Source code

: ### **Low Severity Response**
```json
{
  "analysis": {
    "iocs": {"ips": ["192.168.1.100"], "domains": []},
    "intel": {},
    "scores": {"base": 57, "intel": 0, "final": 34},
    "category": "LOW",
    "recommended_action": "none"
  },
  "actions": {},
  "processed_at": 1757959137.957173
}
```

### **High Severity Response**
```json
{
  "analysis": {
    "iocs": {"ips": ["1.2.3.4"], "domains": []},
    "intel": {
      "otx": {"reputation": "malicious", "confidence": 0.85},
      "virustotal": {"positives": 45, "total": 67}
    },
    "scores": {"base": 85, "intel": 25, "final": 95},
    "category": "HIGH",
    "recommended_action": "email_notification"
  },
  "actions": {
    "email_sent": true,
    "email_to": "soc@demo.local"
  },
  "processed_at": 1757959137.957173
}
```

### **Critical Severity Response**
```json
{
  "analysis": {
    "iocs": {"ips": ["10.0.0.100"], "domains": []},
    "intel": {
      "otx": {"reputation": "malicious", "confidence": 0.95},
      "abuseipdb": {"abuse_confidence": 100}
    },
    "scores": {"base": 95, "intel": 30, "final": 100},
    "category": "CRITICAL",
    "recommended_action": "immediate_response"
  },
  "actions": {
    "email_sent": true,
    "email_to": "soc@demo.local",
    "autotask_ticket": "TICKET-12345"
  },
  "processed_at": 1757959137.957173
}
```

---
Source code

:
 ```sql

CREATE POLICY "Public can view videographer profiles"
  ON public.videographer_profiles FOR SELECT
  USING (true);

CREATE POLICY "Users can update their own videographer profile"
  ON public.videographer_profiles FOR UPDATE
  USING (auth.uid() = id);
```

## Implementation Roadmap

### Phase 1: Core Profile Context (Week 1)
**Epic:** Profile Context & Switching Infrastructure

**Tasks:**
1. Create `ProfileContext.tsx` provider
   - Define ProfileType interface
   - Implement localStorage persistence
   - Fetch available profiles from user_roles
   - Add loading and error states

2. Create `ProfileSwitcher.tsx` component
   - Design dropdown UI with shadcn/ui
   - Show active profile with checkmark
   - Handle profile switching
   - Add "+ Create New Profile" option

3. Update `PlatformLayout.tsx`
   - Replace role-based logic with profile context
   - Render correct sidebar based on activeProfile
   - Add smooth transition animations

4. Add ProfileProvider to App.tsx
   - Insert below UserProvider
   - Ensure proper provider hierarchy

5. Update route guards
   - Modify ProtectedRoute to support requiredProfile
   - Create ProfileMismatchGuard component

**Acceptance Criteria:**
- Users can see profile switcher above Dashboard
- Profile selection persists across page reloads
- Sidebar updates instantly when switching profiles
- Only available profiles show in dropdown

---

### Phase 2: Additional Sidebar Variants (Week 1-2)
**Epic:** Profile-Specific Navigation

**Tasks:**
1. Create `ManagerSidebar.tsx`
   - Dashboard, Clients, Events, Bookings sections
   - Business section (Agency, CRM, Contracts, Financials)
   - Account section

::::

What to work on: Determine the number of lines in the listing above containing the word "POLICY"; respond with that figure only.

Exercise output: 2